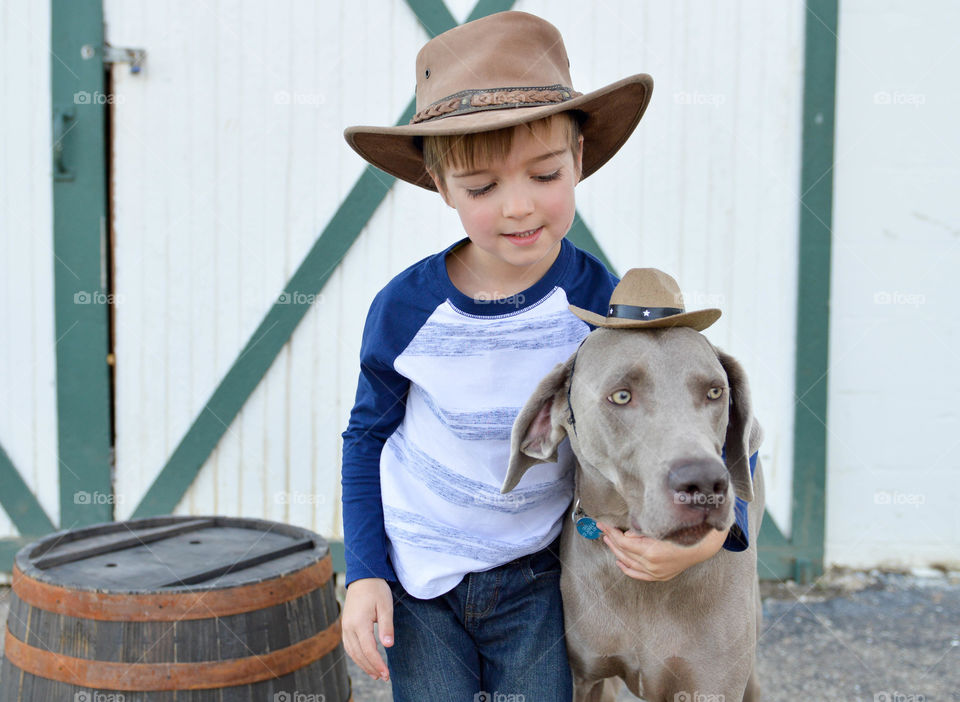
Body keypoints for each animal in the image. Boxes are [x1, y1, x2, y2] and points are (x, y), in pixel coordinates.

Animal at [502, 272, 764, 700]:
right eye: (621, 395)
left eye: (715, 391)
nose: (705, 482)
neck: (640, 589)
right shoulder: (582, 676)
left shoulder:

————————

• **PROBLEM TO SOLVE**:
Take the line that contains "right eye: (621, 395)" and every line after it to the end of the entries above, and reproduce them exactly.

• **ANSWER BELOW**:
right eye: (621, 395)
left eye: (715, 391)
nose: (705, 482)
neck: (640, 589)
right shoulder: (582, 676)
left shoulder:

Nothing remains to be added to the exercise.